*Work required:* Could you convert every line of text in the data into a JSON list of strings, one string per line, with blank lines skipped and the pictures left out?

Stored data entries
····················

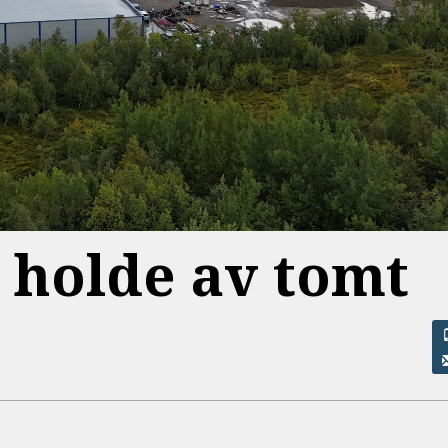
å holde av tomt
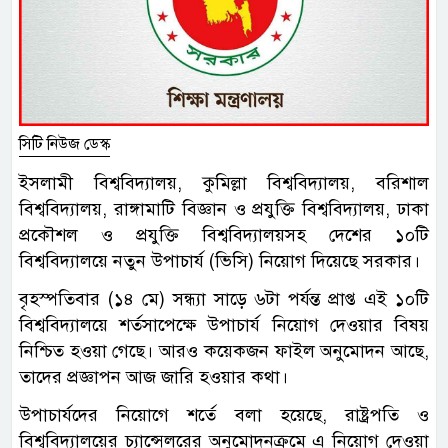
সিটি নিউজ ডেস্ক
ইসলামী বিশ্ববিদ্যালয়, কুমিল্লা বিশ্ববিদ্যালয়, বরিশাল
বিশ্ববিদ্যালয়, রাঙ্গামাটি বিজ্ঞান ও প্রযুক্তি বিশ্ববিদ্যালয়, ঢাকা
প্রকৌশল ও প্রযুক্তি বিশ্ববিদ্যালয়সহ দেশের ১০টি
বিশ্ববিদ্যালয়ে নতুন উপাচার্য (ভিসি) নিয়োগ দিয়েছে সরকার।
বৃহস্পতিবার (১৪ মে) সন্ধ্যা সাড়ে ৬টা পর্যন্ত প্রাপ্ত এই ১০টি
বিশ্ববিদ্যালয়ে শর্তসাপেক্ষে উপাচার্য নিয়োগ দেওয়ার বিষয়
নিশ্চিত হওয়া গেছে। আরও কয়েকজন ফাইল অনুমোদন আছে,
তাদের প্রজ্ঞাপন আজ জারি হওয়ার কথা।
উপাচার্যদের নিয়োগে শর্তে বলা হয়েছে, রাষ্ট্রপতি ও
বিশ্ববিদ্যালয়ের চ্যান্সেলরের অনুমোদনক্রমে এ নিয়োগ দেওয়া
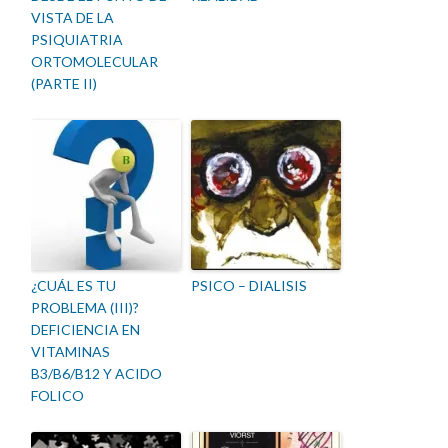
VISTA DE LA
PSIQUIATRIA
ORTOMOLECULAR
(PARTE II)
¿CUÁL ES TU
PSICO – DIALISIS
PROBLEMA (III)?
DEFICIENCIA EN
VITAMINAS
B3/B6/B12 Y ACIDO
FOLICO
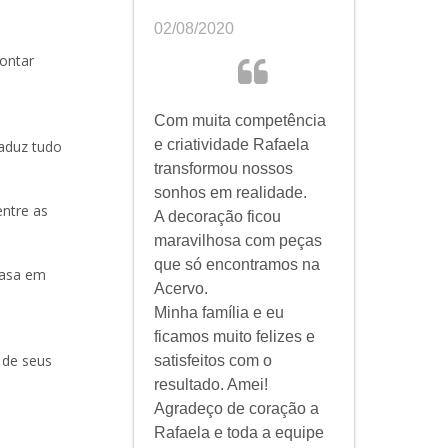
02/08/2020
ontar
Com muita competência
e criatividade Rafaela
aduz tudo
transformou nossos
sonhos em realidade.
entre as
A decoração ficou
maravilhosa com peças
que só encontramos na
casa em
Acervo.
Minha família e eu
ficamos muito felizes e
 de seus
satisfeitos com o
resultado. Amei!
Agradeço de coração a
Rafaela e toda a equipe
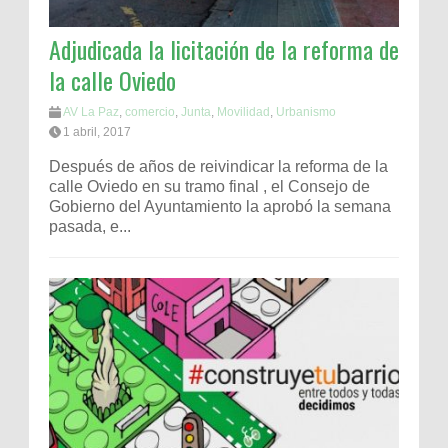
Adjudicada la licitación de la reforma de
la calle Oviedo
AV La Paz
,
comercio
,
Junta
,
Movilidad
,
Urbanismo
1 abril, 2017
Después de años de reivindicar la reforma de la
calle Oviedo en su tramo final , el Consejo de
Gobierno del Ayuntamiento la aprobó la semana
pasada, e...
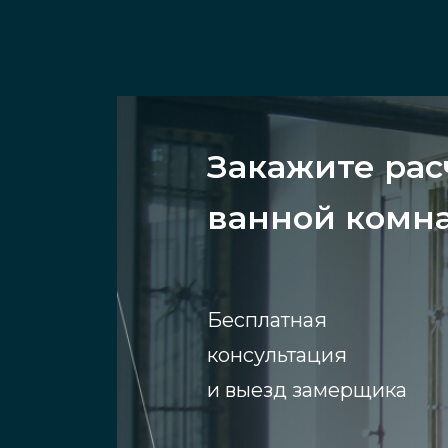
Закажите рас
ванной комн
Бесплатная
консультация
и выезд замерщика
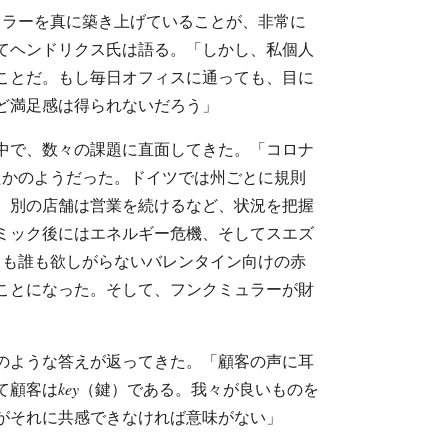
ュラーを真に築き上げていることが、非常に
てヘンドリクス氏は語る。「しかし、私個人
ことだ。もし毎日オフィスに通っても、目に
ど満足感は得られないだろう」
の中で、数々の課題に直面してきた。「コロナ
たかのようだった。ドイツでは州ごとに規則
、別の店舗は営業を続けるなど、状況を把握
ミック後にはエネルギー危機、そしてスエズ
ても誰も欲しがらないバレンタイン向けの赤
ことになった。そして、フンクミュラーが財
のような答えが返ってきた。「顧客の声に耳
て顧客は
key
（鍵）である。我々が良いものを
がそれに共感できなければ意味がない」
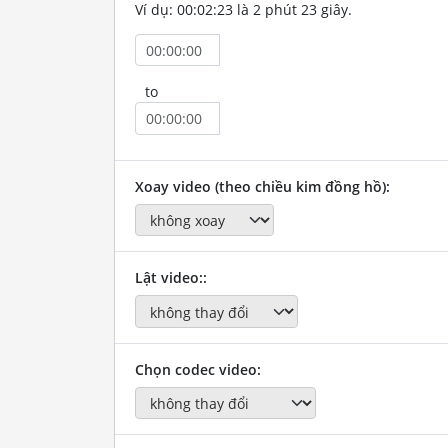
Ví dụ: 00:02:23 là 2 phút 23 giây.
to
Xoay video (theo chiều kim đồng hồ):
Lật video::
Chọn codec video:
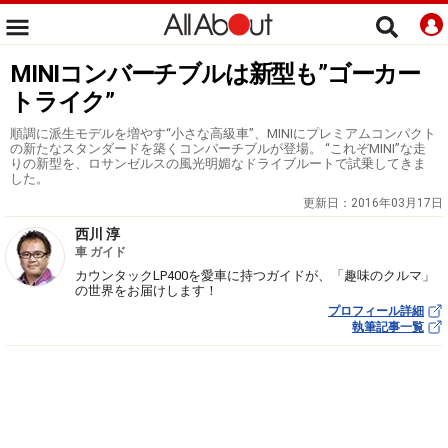
MINIコンバーチブルは新型も”ゴーカー
トライク”
順調に派生モデルを増やす“小さな高級車”、MINIにプレミアムコンパクト
の新たなスタンダードを築くコンバーチブルが登場。 “これぞMINI”な走
りの新型を、ロサンゼルスの風光明媚なドライブルートで試乗してきま
した。
更新日：
2016年03月17日
西川 淳
車 ガイド
カウンタックLP400を愛車に持つガイドが、「趣味のクルマ」
の世界をお届けします！
プロフィール詳細
執筆記事一覧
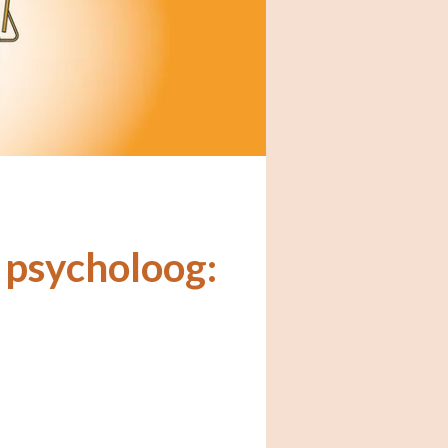
 psycholoog:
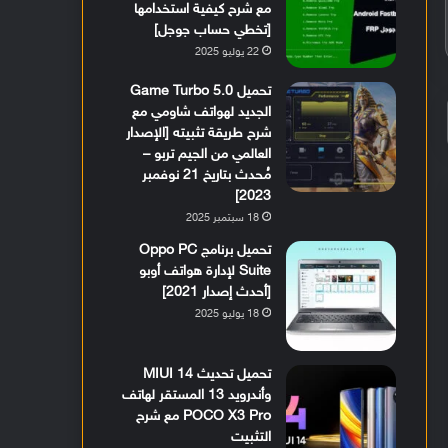
مع شرح كيفية استخدامها
[تخطي حساب جوجل]
22 يوليو 2025
تحميل Game Turbo 5.0
الجديد لهواتف شاومي مع
شرح طريقة تثبيته [الإصدار
العالمي من الجيم تربو –
مُحدث بتاريخ 21 نوفمبر
2023]
18 سبتمبر 2025
تحميل برنامج Oppo PC
Suite لإدارة هواتف أوبو
[أحدث إصدار 2021]
18 يوليو 2025
تحميل تحديث MIUI 14
وأندرويد 13 المستقر لهاتف
POCO X3 Pro مع شرح
التثبيت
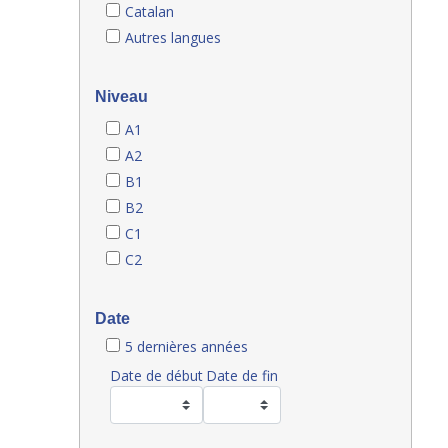
Catalan
Autres langues
Niveau
A1
A2
B1
B2
C1
C2
Date
5 dernières années
Date de début
Date de fin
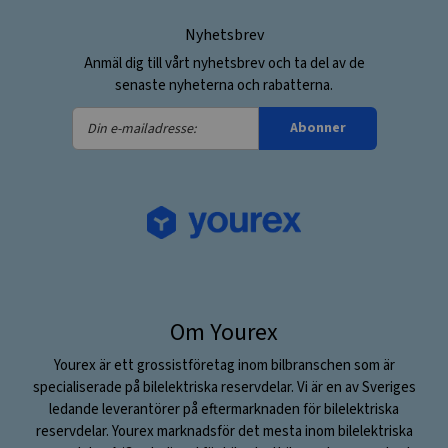
Nyhetsbrev
Anmäl dig till vårt nyhetsbrev och ta del av de
senaste nyheterna och rabatterna.
Din
Abonner
e-
mailadresse:
Om Yourex
Yourex är ett grossistföretag inom bilbranschen som är
specialiserade på bilelektriska reservdelar. Vi är en av Sveriges
ledande leverantörer på eftermarknaden för bilelektriska
reservdelar. Yourex marknadsför det mesta inom bilelektriska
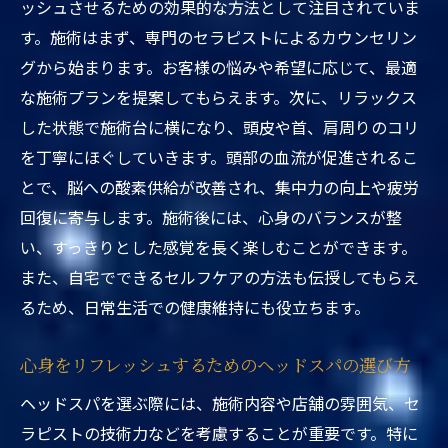
ッシュさせるための効果的な方法として注目されていま
す。施術はまず、専門のセラピストによるカウンセリン
グから始まります。お客様の悩みや希望に応じて、最適
な施術プランを提案してもらえます。次に、リラックス
した状態で施術台に横になり、頭皮や首、肩周りのコリ
を丁寧にほぐしていきます。頭部の血流が促進されるこ
とで、脳への酸素供給が改善され、集中力の向上や疲労
回復に寄与します。施術後には、心身のバランスが整
い、すっきりとした感覚を長く楽しむことができます。
また、自宅でできるセルフケアの方法も伝授してもらえ
るため、日常生活での健康維持にも役立ちます。
心身をリフレッシュするためのヘッドスパの選び方
ヘッドスパを選ぶ際には、施術内容や店舗の雰囲気、セ
ラピストの技術力などを考慮することが重要です。特に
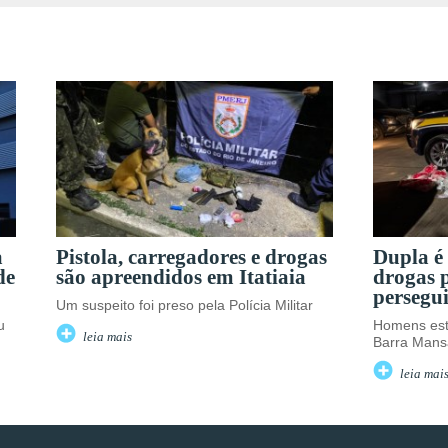
a
Pistola, carregadores e drogas
Dupla é
de
são apreendidos em Itatiaia
drogas 
persegu
Um suspeito foi preso pela Polícia Militar
u
Homens est
leia mais
Barra Mans
leia mai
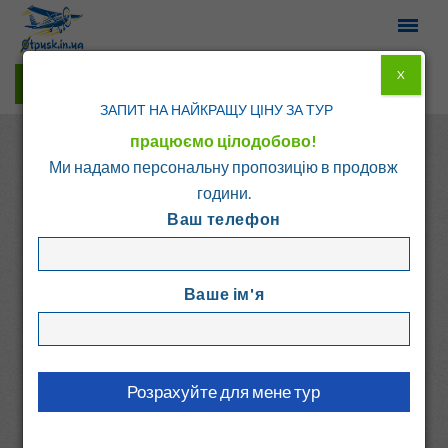
X
Гарячі тури у Viber
ЗАПИТ НА НАЙКРАЩУ ЦІНУ ЗА ТУР
працюємо цілодобово!
Ми надамо персональну пропозицію в продовж
години.
Ваш телефон
Головна
Каталог
Греція
о. Крит - Ретимно
Ваше ім'я
OREADES VILLAS
Греція, о. Крит - Ретимно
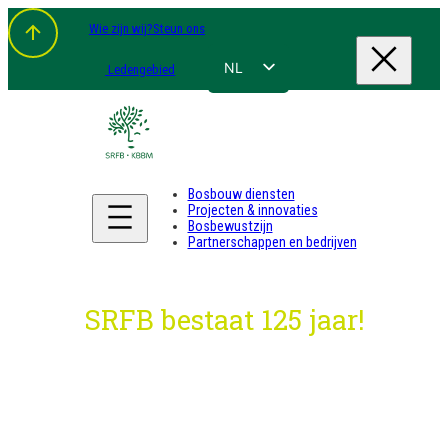
Spring
Wie zijn wij?
Steun ons
naar
de
inhoud
NL
Ledengebied
FR
EN
DE
Bosbouw diensten
Projecten & innovaties
Bosbewustzijn
Partnerschappen en bedrijven
SRFB bestaat 125 jaar!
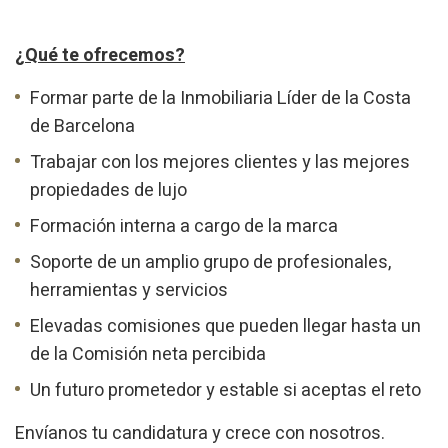
¿Qué te ofrecemos?
Formar parte de la Inmobiliaria Líder de la Costa
de Barcelona
Trabajar con los mejores clientes y las mejores
propiedades de lujo
Formación interna a cargo de la marca
Soporte de un amplio grupo de profesionales,
herramientas y servicios
Elevadas comisiones que pueden llegar hasta un
de la Comisión neta percibida
Un futuro prometedor y estable si aceptas el reto
Envíanos tu candidatura y crece con nosotros.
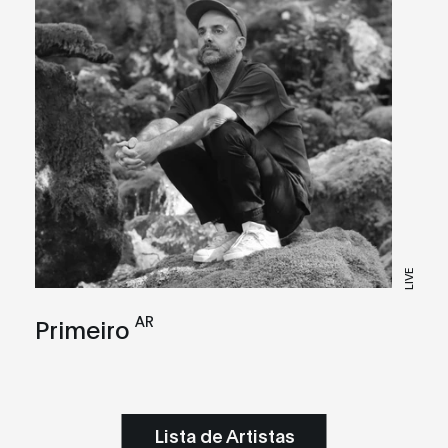
LIVE
AR
Primeiro
Lista de Artistas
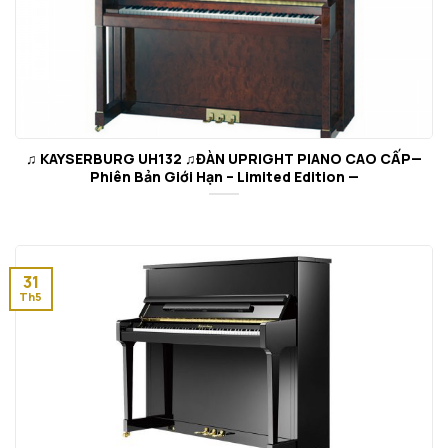
♫ KAYSERBURG UH132 ♫ĐÀN UPRIGHT PIANO CAO CẤP—
Phiên Bản Giới Hạn – Limited Edition —
31
Th5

····················

*Answer box:*
[
  "å holde av tomt",
  "সিটি নিউজ ডেস্ক",
  "ইসলামী বিশ্ববিদ্যালয়, কুমিল্লা বিশ্ববিদ্যালয়, বরিশাল",
  "বিশ্ববিদ্যালয়, রাঙ্গামাটি বিজ্ঞান ও প্রযুক্তি বিশ্ববিদ্যালয়, ঢাকা",
  "প্রকৌশল ও প্রযুক্তি বিশ্ববিদ্যালয়সহ দেশের ১০টি",
  "বিশ্ববিদ্যালয়ে নতুন উপাচার্য (ভিসি) নিয়োগ দিয়েছে সরকার।",
  "বৃহস্পতিবার (১৪ মে) সন্ধ্যা সাড়ে ৬টা পর্যন্ত প্রাপ্ত এই ১০টি",
  "বিশ্ববিদ্যালয়ে শর্তসাপেক্ষে উপাচার্য নিয়োগ দেওয়ার বিষয়",
  "নিশ্চিত হওয়া গেছে। আরও কয়েকজন ফাইল অনুমোদন আছে,",
  "তাদের প্রজ্ঞাপন আজ জারি হওয়ার কথা।",
  "উপাচার্যদের নিয়োগে শর্তে বলা হয়েছে, রাষ্ট্রপতি ও",
  "বিশ্ববিদ্যালয়ের চ্যান্সেলরের অনুমোদনক্রমে এ নিয়োগ দেওয়া",
  "VISTA DE LA",
  "PSIQUIATRIA",
  "ORTOMOLECULAR",
  "(PARTE II)",
  "¿CUÁL ES TU",
  "PSICO – DIALISIS",
  "PROBLEMA (III)?",
  "DEFICIENCIA EN",
  "VITAMINAS",
  "B3/B6/B12 Y ACIDO",
  "FOLICO",
  "02/08/2020",
  "ontar",
  "Com muita competência",
  "e criatividade Rafaela",
  "aduz tudo",
  "transformou nossos",
  "sonhos em realidade.",
  "entre as",
  "A decoração ficou",
  "maravilhosa com peças",
  "que só encontramos na",
  "casa em",
  "Acervo.",
  "Minha família e eu",
  "ficamos muito felizes e",
  " de seus",
  "satisfeitos com o",
  "resultado. Amei!",
  "Agradeço de coração a",
  "Rafaela e toda a equipe",
  "Adjudicada la licitación de la reforma de",
  "la calle Oviedo",
  "AV La Paz",
  ",",
  "comercio",
  ",",
  "Junta",
  ",",
  "Movilidad",
  ",",
  "Urbanismo",
  "1 abril, 2017",
  "Después de años de reivindicar la reforma de la",
  "calle Oviedo en su tramo final , el Consejo de",
  "Gobierno del Ayuntamiento la aprobó la semana",
  "pasada, e...",
  "Закажите рас",
  "ванной комн",
  "Бесплатная",
  "консультация",
  "и выезд замерщика",
  "ュラーを真に築き上げていることが、非常に",
  "てヘンドリクス氏は語る。「しかし、私個人",
  "ことだ。もし毎日オフィスに通っても、目に",
  "ど満足感は得られないだろう」",
  "の中で、数々の課題に直面してきた。「コロナ",
  "たかのようだった。ドイツでは州ごとに規則",
  "、別の店舗は営業を続けるなど、状況を把握",
  "ミック後にはエネルギー危機、そしてスエズ",
  "ても誰も欲しがらないバレンタイン向けの赤",
  "ことになった。そして、フンクミュラーが財",
  "のような答えが返ってきた。「顧客の声に耳",
  "て顧客は",
  "key",
  "（鍵）である。我々が良いものを",
  "がそれに共感できなければ意味がない」",
  "Ví dụ: 00:02:23 là 2 phút 23 giây.",
  "to",
  "Xoay video (theo chiều kim đồng hồ):",
  "Lật video::",
  "Chọn codec video:",
  "MINIコンバーチブルは新型も”ゴーカー",
  "トライク”",
  "順調に派生モデルを増やす“小さな高級車”、MINIにプレミアムコンパクト",
  "の新たなスタンダードを築くコンバーチブルが登場。 “これぞMINI”な走",
  "りの新型を、ロサンゼルスの風光明媚なドライブルートで試乗してきま",
  "した。",
  "更新日：",
  "2016年03月17日",
  "西川 淳",
  "車 ガイド",
  "カウンタックLP400を愛車に持つガイドが、「趣味のクルマ」",
  "の世界をお届けします！",
  "プロフィール詳細",
  "執筆記事一覧",
  " psycholoog:",
  "مع شرح كيفية استخدامها",
  "[تخطي حساب جوجل]",
  "22 يوليو 2025",
  "تحميل Game Turbo 5.0",
  "الجديد لهواتف شاومي مع",
  "شرح طريقة تثبيته [الإصدار",
  "العالمي من الجيم تربو –",
  "مُحدث بتاريخ 21 نوفمبر",
  "2023]",
  "18 سبتمبر 2025",
  "تحميل برنامج Oppo PC",
  "Suite لإدارة هواتف أوبو",
  "[أحدث إصدار 2021]",
  "18 يوليو 2025",
  "تحميل تحديث MIUI 14",
  "وأندرويد 13 المستقر لهاتف",
  "POCO X3 Pro مع شرح",
  "التثبيت",
  "Catalan",
  "Autres langues",
  "Niveau",
  "A1",
  "A2",
  "B1",
  "B2",
  "C1",
  "C2",
  "Date",
  "5 dernières années",
  "Date de début",
  "Date de fin",
  "Nyhetsbrev",
  "Anmäl dig till vårt nyhetsbrev och ta del av de",
  "senaste nyheterna och rabatterna.",
  "Din",
  "Abonner",
  "e-",
  "mailadresse:",
  "Om Yourex",
  "Yourex är ett grossistföretag inom bilbranschen som är",
  "specialiserade på bilelektriska reservdelar. Vi är en av Sveriges",
  "ledande leverantörer på eftermarknaden för bilelektriska",
  "reservdelar. Yourex marknadsför det mesta inom bilelektriska",
  "ッシュさせるための効果的な方法として注目されていま",
  "す。施術はまず、専門のセラピストによるカウンセリン",
  "グから始まります。お客様の悩みや希望に応じて、最適",
  "な施術プランを提案してもらえます。次に、リラックス",
  "した状態で施術台に横になり、頭皮や首、肩周りのコリ",
  "を丁寧にほぐしていきます。頭部の血流が促進されるこ",
  "とで、脳への酸素供給が改善され、集中力の向上や疲労",
  "回復に寄与します。施術後には、心身のバランスが整",
  "い、すっきりとした感覚を長く楽しむことができます。",
  "また、自宅でできるセルフケアの方法も伝授してもらえ",
  "るため、日常生活での健康維持にも役立ちます。",
  "心身をリフレッシュするためのヘッドスパの選び方",
  "ヘッドスパを選ぶ際には、施術内容や店舗の雰囲気、セ",
  "ラピストの技術力などを考慮することが重要です。特に",
  "a",
  "Pistola, carregadores e drogas",
  "Dupla é",
  "de",
  "são apreendidos em Itatiaia",
  "drogas ",
  "persegu",
  "Um suspeito foi preso pela Polícia Militar",
  "u",
  "Homens est",
  "leia mais",
  "Barra Mans",
  "leia mai",
  "X",
  "Гарячі тури у Viber",
  "ЗАПИТ НА НАЙКРАЩУ ЦІНУ ЗА ТУР",
  "працюємо цілодобово!",
  "Ми надамо персональну пропозицію в продовж",
  "години.",
  "Ваш телефон",
  "Головна",
  "Каталог",
  "Греція",
  "о. Крит - Ретимно",
  "Ваше ім'я",
  "OREADES VILLAS",
  "Греція, о. Крит - Ретимно",
  "Spring",
  "Wie zijn wij?",
  "Steun ons",
  "naar",
  "de",
  "inhoud",
  "NL",
  "Ledengebied",
  "FR",
  "EN",
  "DE",
  "Bosbouw diensten",
  "Projecten & innovaties",
  "Bosbewustzijn",
  "Partnerschappen en bedrijven",
  "SRFB bestaat 125 jaar!",
  "¿Qué te ofrecemos?",
  "Formar parte de la Inmobiliaria Líder de la Costa",
  "de Barcelona",
  "Trabajar con los mejores clientes y las mejores",
  "propiedades de lujo",
  "Formación interna a cargo de la marca",
  "Soporte de un amplio grupo de profesionales,",
  "herramientas y servicios",
  "Elevadas comisiones que pueden llegar hasta un",
  "de la Comisión neta percibida",
  "Un futuro prometedor y estable si aceptas el reto",
  "Envíanos tu candidatura y crece con nosotros.",
  "LIVE",
  "AR",
  "Primeiro",
  "Lista de Artistas",
  "♫ KAYSERBURG UH132 ♫ĐÀN UPRIGHT PIANO CAO CẤP—",
  "Phiên Bản Giới Hạn – Limited Edition —",
  "31",
  "Th5"
]